Exercise aim
With the exception of the pictures, write out the data below precisely.

Recorded data
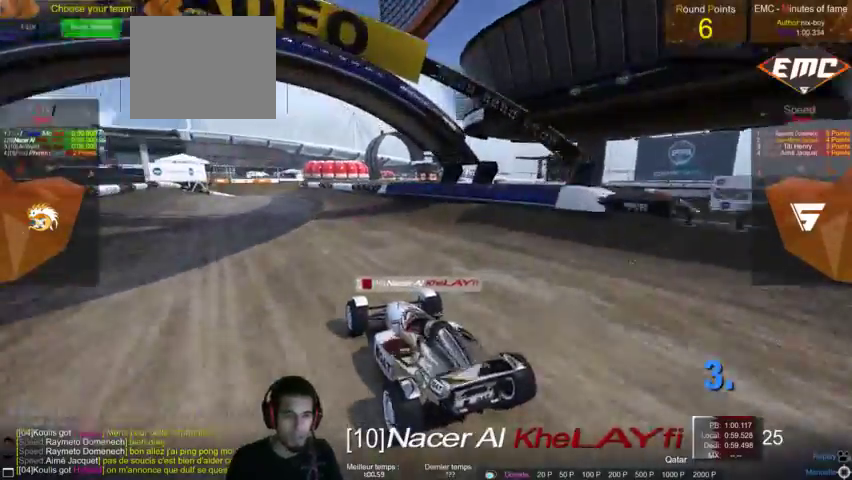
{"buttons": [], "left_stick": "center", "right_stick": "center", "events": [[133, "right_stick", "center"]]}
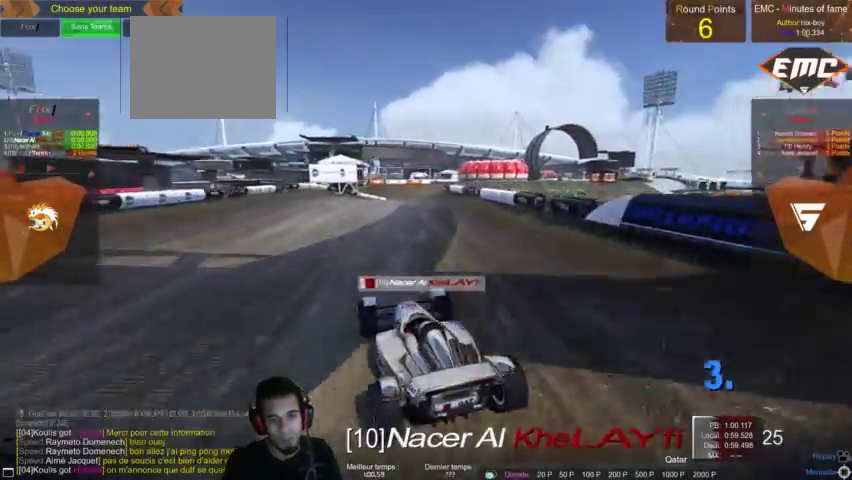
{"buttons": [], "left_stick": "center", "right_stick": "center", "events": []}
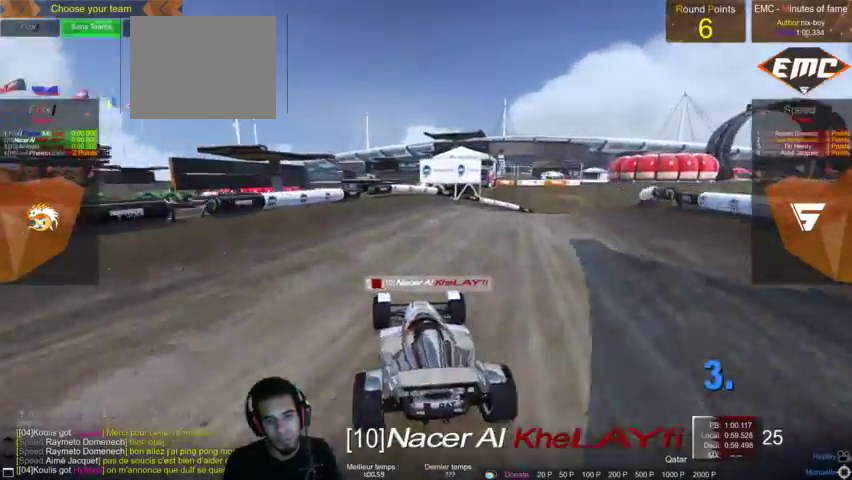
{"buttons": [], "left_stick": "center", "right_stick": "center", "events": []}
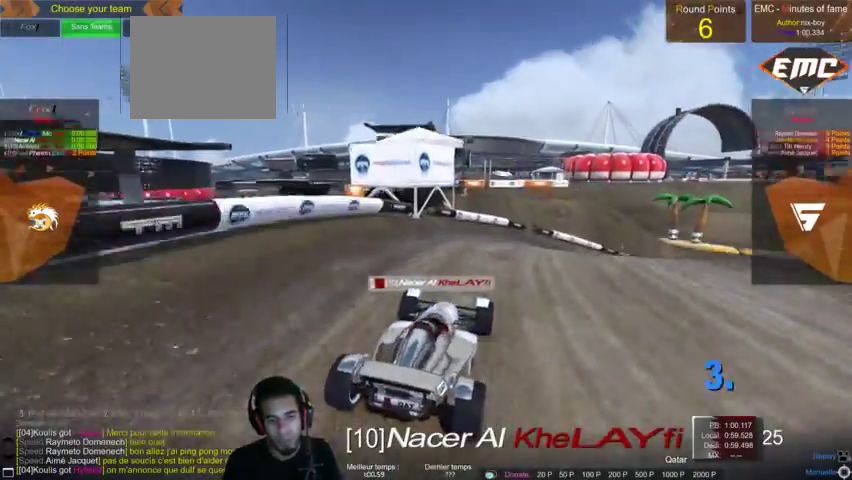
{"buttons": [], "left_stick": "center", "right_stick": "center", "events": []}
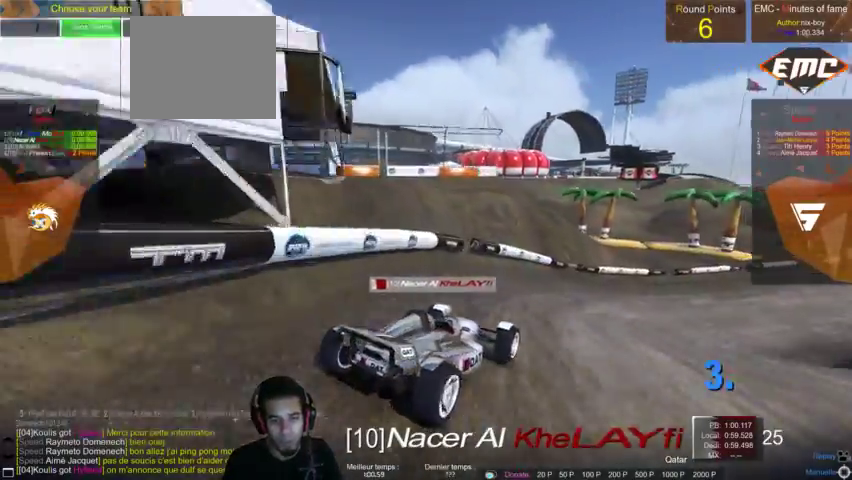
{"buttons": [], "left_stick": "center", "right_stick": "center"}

Answer section
{"buttons": [], "left_stick": "center", "right_stick": "center", "events": [[133, "right_stick", "center"]]}
{"buttons": [], "left_stick": "center", "right_stick": "center", "events": []}
{"buttons": [], "left_stick": "center", "right_stick": "center", "events": []}
{"buttons": [], "left_stick": "center", "right_stick": "center", "events": []}
{"buttons": [], "left_stick": "center", "right_stick": "center"}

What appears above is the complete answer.